#### Exercise description
Scan the entries below for the word "thumb". Copy each line that has it.
(Beginning of Source material)
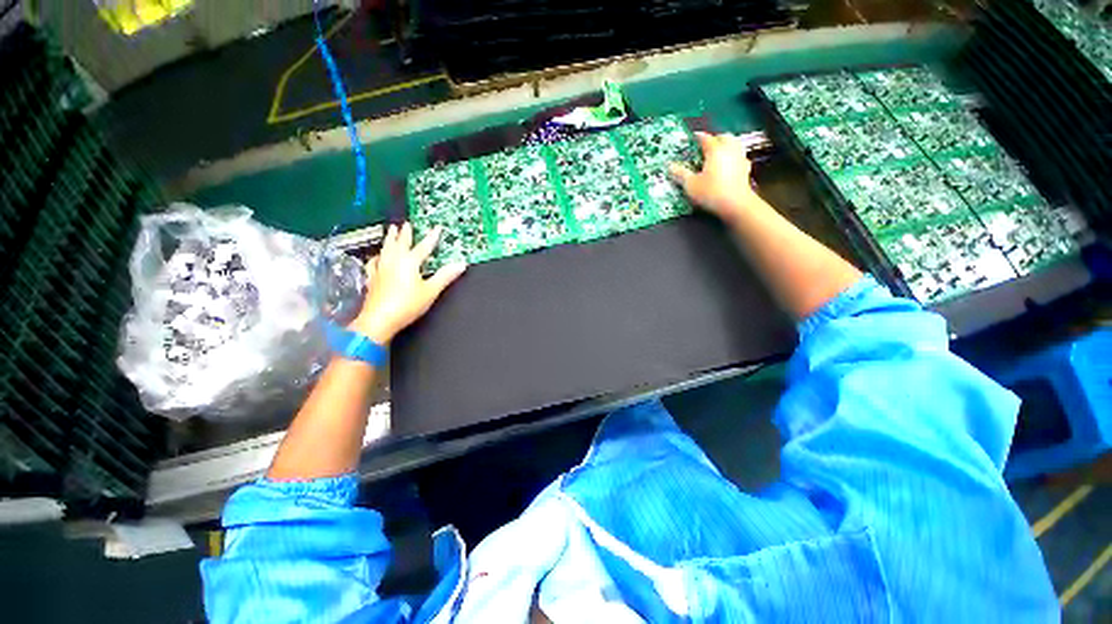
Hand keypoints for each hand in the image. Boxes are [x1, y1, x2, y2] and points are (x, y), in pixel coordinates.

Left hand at [349, 223, 465, 343]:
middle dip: (405, 233)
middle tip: (406, 224)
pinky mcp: (373, 278)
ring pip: (386, 248)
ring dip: (390, 238)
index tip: (437, 227)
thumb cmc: (407, 305)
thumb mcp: (431, 291)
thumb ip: (445, 276)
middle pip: (400, 243)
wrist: (379, 319)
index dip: (432, 237)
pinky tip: (377, 256)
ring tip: (390, 230)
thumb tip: (461, 264)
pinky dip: (377, 256)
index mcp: (410, 262)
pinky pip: (374, 262)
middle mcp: (394, 261)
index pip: (424, 246)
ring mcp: (381, 268)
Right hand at [669, 132, 760, 220]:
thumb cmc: (712, 193)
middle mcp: (729, 149)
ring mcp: (740, 158)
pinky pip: (739, 157)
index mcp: (715, 150)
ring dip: (726, 145)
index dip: (697, 137)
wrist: (735, 204)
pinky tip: (728, 164)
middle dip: (714, 139)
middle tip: (705, 146)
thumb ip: (680, 174)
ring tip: (717, 153)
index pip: (705, 138)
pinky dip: (733, 157)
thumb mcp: (690, 185)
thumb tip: (670, 166)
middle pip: (723, 137)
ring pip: (734, 144)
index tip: (692, 138)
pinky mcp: (745, 168)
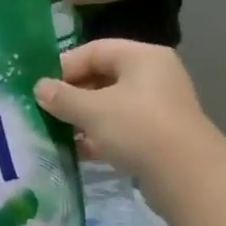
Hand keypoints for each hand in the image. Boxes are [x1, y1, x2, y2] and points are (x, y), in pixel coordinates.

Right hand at [33, 40, 219, 186]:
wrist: (185, 175)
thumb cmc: (138, 129)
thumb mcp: (94, 111)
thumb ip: (63, 98)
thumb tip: (40, 88)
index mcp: (142, 57)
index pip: (96, 50)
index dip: (65, 66)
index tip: (40, 87)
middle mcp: (154, 77)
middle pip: (104, 78)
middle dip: (73, 95)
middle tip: (45, 111)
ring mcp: (159, 109)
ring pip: (113, 107)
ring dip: (85, 119)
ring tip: (56, 133)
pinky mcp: (159, 138)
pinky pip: (123, 130)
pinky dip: (101, 138)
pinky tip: (78, 152)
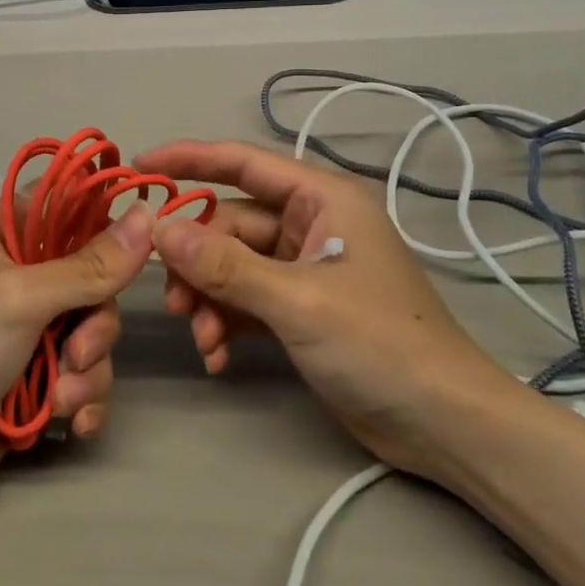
(End of Source material)
#### Response to this exercise
thumb cmc: (407, 305)
thumb mcp: (431, 291)
thumb ip: (445, 276)
thumb tip: (461, 264)
thumb cmc: (712, 193)
thumb ip: (680, 174)
thumb mcp: (690, 185)
thumb tip: (670, 166)
thumb cmc: (138, 129)
thumb mcp: (94, 111)
thumb ip: (63, 98)
thumb tip: (40, 88)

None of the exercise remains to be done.